In case you didn’t figure it out, the last blog post was on April 1, 2010. I’m not going to become a Jesuit, nor do I have any intentions of leaving Mormonism. April Fools!
However, I did want to write up a blog post on this subject after a few incidents last week.
First Incident: At lunch with some of my fellow CUA grad students, my friend Josh asks me “what do Mormons do to celebrate Easter?” My response is: pretty much nothing, at least not relative to other denominations. Sure, there might be a program during the sacrament portion of our worship service, but the lessons in Sunday school and priesthood/relief society continue on like there was nothing special about that day. This year, of course, we have our world-wide church meeting of general conference, which trumps Easter. Oh sure, the Sunday morning session will probably be very Easter-centric, but not entirely. (I was right about the Sunday morning session.)
Second Incident: I share this conversation with my friend Melanie, and she says “way to sell it, Carl.”
Third Incident: Talking with my girlfriend’s Dad also about this idea that Mormons aren’t big on ceremony he says that he is grateful that we don’t have all that pomp and circumstance in our worship services, littered with symbolism. I ask him what he feels about the temple, and the look on his face indicated to me that he had never considered the endowment in terms of a liturgy before. And this man is a temple worker and has a PhD from Yale.
Edit (5/10): I've talked with Brother Mikkelsen and he apparently meant that he really appreciates the content of the temple ceremony more than the content of the other religious ceremonies he's attended. So my impression of his facial expression was a bit off. I still think that too many LDS don't consider similarities between other religious ceremonies and our own.
Fourth Incident: My friend from Yale, Devan, was down randomly visiting DC and I had a nice long talk with him and my other friend of a similar persuasion, David. During the conversation we were talking about the Book of Mormon and Devan looked at me and asked something along the lines of “you can’t seriously believe it’s historical?” I looked at him with what was probably my stare of death hopefully tempered with wistfulness and sadness, “yes, I do.” He smiled. I didn’t smile back. He laughed a little. I continued to stare, deadpan. His smile turned a little into a smirk. “You can’t tell me with all your training that if you came to the Book of Mormon without prejudice you wouldn’t think it was the product of a 19th century author.” “No, Devan, I think the evidence is more than it’s an ancient book.” His smirk turned condescending, and we continued our conversation as I wanted to reach out and wipe it off of his face.

#### PARTS OF THE EXERCISE
**a.** According to the blog post about Mormons and Easter, on what date was the previous post published?
**b.** Carry the blog post about Mormons and Easter forward, starting after its final sentence.
The data after this point is separate material with no connection to the blog post.

#### DATA ROWS
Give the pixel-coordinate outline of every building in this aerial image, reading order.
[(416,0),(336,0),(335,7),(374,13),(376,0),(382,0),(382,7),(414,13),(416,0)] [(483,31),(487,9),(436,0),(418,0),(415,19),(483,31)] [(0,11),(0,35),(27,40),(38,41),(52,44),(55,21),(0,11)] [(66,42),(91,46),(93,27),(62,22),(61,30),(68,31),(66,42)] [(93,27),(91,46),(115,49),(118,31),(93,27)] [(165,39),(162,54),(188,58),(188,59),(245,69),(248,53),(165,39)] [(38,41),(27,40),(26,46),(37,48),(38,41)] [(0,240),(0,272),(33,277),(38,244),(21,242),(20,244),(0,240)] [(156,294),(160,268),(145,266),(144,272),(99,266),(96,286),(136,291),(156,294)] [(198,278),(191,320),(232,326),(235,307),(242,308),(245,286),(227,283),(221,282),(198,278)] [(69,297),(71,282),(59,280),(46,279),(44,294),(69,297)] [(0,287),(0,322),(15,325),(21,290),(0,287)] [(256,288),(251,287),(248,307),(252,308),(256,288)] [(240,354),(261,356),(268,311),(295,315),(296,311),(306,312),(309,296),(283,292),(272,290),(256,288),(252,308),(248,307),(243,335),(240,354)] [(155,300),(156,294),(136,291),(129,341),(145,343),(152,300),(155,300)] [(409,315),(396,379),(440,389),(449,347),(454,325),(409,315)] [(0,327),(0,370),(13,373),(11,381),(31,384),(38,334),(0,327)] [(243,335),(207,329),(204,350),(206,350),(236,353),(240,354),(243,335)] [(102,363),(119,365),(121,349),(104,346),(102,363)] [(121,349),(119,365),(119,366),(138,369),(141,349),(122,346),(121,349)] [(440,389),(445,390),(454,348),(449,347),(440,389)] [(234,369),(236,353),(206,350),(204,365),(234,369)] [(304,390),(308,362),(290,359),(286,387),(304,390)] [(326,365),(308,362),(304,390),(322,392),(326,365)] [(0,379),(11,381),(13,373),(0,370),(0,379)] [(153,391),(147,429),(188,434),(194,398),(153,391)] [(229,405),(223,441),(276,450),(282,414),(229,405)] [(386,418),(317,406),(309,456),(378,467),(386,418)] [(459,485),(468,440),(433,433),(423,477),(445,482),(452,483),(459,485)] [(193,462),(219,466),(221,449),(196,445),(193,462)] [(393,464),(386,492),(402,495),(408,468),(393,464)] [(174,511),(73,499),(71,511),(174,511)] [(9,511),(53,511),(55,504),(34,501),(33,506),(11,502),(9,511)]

---

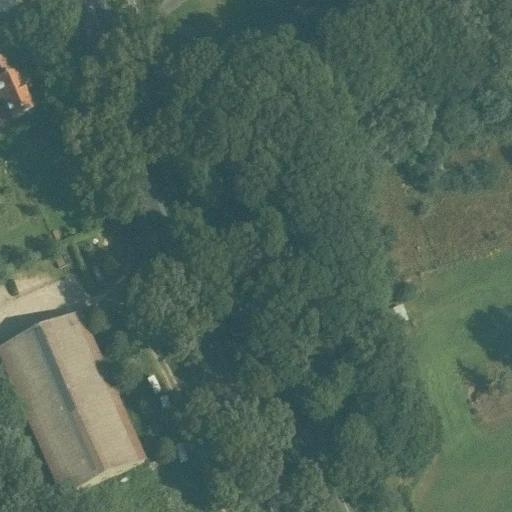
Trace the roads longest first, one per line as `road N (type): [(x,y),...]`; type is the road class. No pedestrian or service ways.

...

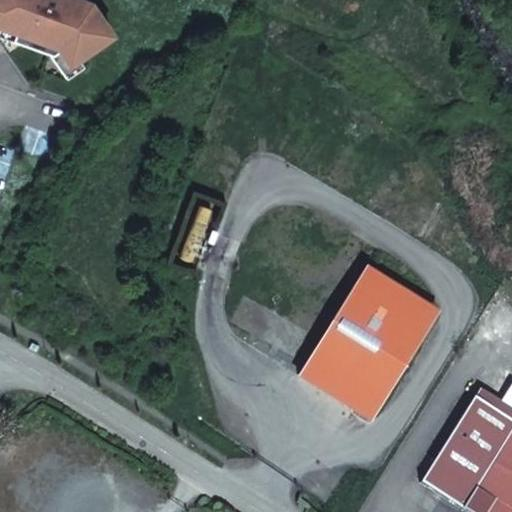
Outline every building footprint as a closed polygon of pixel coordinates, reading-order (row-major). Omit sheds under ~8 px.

#### RESPONSES
**a.** April 1, 2010.

**b.**
Fifth Incident: Watching Brother Eggett, my former neighbor and institute instructor, lead the institute choir during the Saturday afternoon session of conference. I remember singing in a Orem High School Seminary choir with him as the director. I don’t think we ever even performed, but we sang together and felt the Spirit. I remembered one day he just asked us to sing hymns for an hour straight, because he was feeling down. We did so, and he broke down in tears at the presence of the Holy Spirit by the end of the practice.
Sixth Incident: Sustaining Thomas S. Monson as a prophet of God, along with his counselors and the Quorum of the 12 as prophets, seers, and revelators, while sitting next to my girlfriend this past Saturday.
Seventh Incident: Attending Good Friday Mass and kissing the feet of the crucifix Jesus, reminding me a lot of 3 Nephi when the people all get to meet Jesus one on one.
Eight Incident: Attending Easter Mass with several friends of mine. I only messed up once, when I accidentally folded my arms instead of holding hands with those around me. The entire Basilica holding hands while reciting the Lord's Prayer and there are these 4 Mormons, arms folded, following my (inadvertent) example. Oops.
Honorable Mention Incident (last year): After seeing the Watchmen movie, talking with my friend Larry about Mormonism in the Gallery Place-Chinatown for about an hour. A the end of the conversation he concludes with last year’s most insightful quote: “I used to think that Mormonism had only the weaknesses of atheism, but now I realize that it also has the strengths of atheism, and those are considerable.”
Truman Madsen, a man I consider an intellectual father of mine, once talked about a concept of Holy Envy. As I remember it, it is to remember that we are the true church, but that doesn’t mean that we can’t appreciate things that other denominations or religions do that they do better than us. So, why do I have Holy Envy for the Catholics?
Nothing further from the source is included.